This application relates to a panic stoplight system for automobiles or similar vehicles, and to a fluid pressure switching device for use in such systems.
Conventional automobiles and similar vehicles include rear lights which are turned on when the vehicle brakes are applied to warn the operator of a following vehicle that the forward vehicle is decelerating. During daylight operation, the rear lights are simply turned on when the brakes are applied. During nighttime operation, the rear lights usually increase in intensity when the brakes are applied. A warning system of this type gives no indication as to how rapidly a vehicle is decelerating. The brake lights are on with the same intensity anytime the brakes are applied, regardless of the magnitude of the braking force.
Many systems have been proposed for providing different signals related to the deceleration rate of the vehicle. One proposed system includes inertia switching devices responsive to changes in vehicle momentum for turning the warning lights on. These systems do not warn a following operator of certain emergency conditions such as icy pavement. An operator of a vehicle may see an emergency condition ahead and forcefully apply the brakes. If the pavement is icy, the vehicle will simply continue with little change in momentum. With an inertia-type of switching device, the operator of a following vehicle will be unaware of the attempted panic braking of the forward vehicle.

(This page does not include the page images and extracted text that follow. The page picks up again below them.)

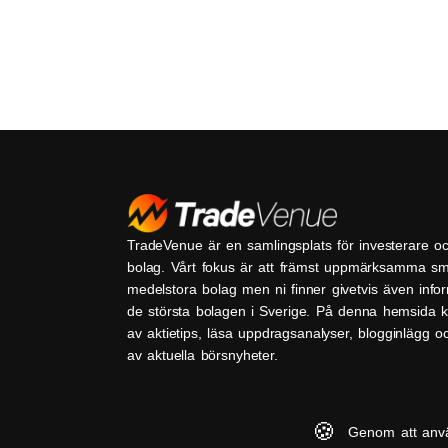
TradeVenue är en samlingsplats för investerare o
bolag. Vårt fokus är att främst uppmärksamma s
medelstora bolag men ni finner givetvis även inf
de största bolagen i Sverige. På denna hemsida k
av aktietips, läsa uppdragsanalyser, blogginlägg 
av aktuella börsnyheter.
🍪
Genom att anv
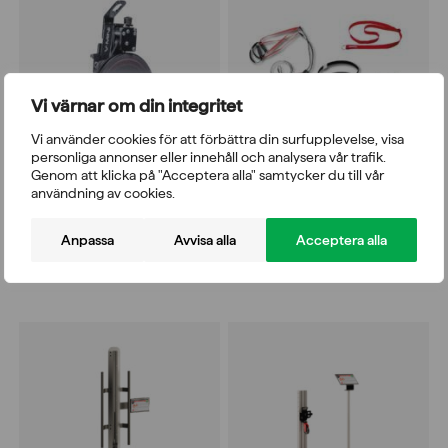
Vi värnar om din integritet
Vi använder cookies för att förbättra din surfupplevelse, visa
personliga annonser eller innehåll och analysera vår trafik.
Genom att klicka på "Acceptera alla" samtycker du till vår
användning av cookies.
Desmotec V.MINI Pro
Desmotec V.MINI Pro
tillbehörssats
Anpassa
Avvisa alla
Acceptera alla
23.760,00
kr
8.209,00
kr
inkl. moms 25%
inkl. moms 25%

Other proposed systems include a plurality of different lights of different colors. Each light is related to a certain operating mode of the vehicle. For example, a green light may indicate that a vehicle is traveling along normally; a yellow light that the vehicle is decelerating slowly; and a red light that the vehicle is decelerating rapidly. Systems of this type are very expensive because they require a plurality of switching devices and lights. In addition, an operator of a following vehicle may have his eyes off the forward vehicle momentarily and not see a light change from yellow to red. Upon seeing the red light, it will take the operator of a following vehicle at least a split second longer to react and this could be too late to prevent an accident.

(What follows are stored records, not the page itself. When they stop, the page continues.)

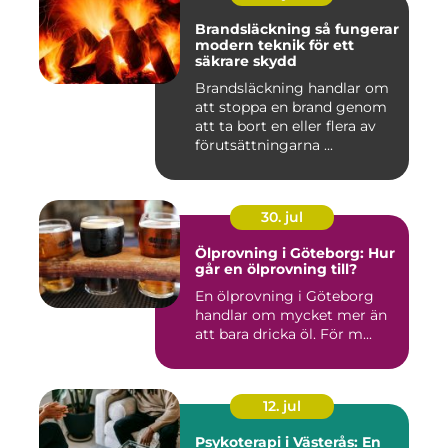
Brandsläckning så fungerar
modern teknik för ett
säkrare skydd
Brandsläckning handlar om
att stoppa en brand genom
att ta bort en eller flera av
förutsättningarna ...
30. jul
Ölprovning i Göteborg: Hur
går en ölprovning till?
En ölprovning i Göteborg
handlar om mycket mer än
att bara dricka öl. För m...
12. jul
Psykoterapi i Västerås: En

Other systems of the type described include complicated switching arrangements for flashing the rear lights at various rates and intensities proportional to the deceleration rate. A system of this type is highly effective only if the operator of a following vehicle always has his eyes on the forward vehicle so that changes in the flashing rate will be readily apparent. An operator who momentarily looks in his rearview mirror or on some other scene and then notices the forward vehicle lights blinking will not be readily aware of whether the blinking rate is representative of normal or panic deceleration.
In all prior systems of the type described, the warning signal goes off as soon as panic braking ceases. This has the disadvantage that if a vehicle operator applies the brakes in a manner representative of panic braking for only a second or two, and the following operator momentarily has his eyes off the forward vehicle, he will not be aware that the forward vehicle has rapidly decelerated. Systems having a plurality of different lights or lights which blink at different rates depending upon the deceleration rate can also create confusion and pose a serious distraction under crowded multi-lane traffic because an operator would see many different lights blinking at many different rates.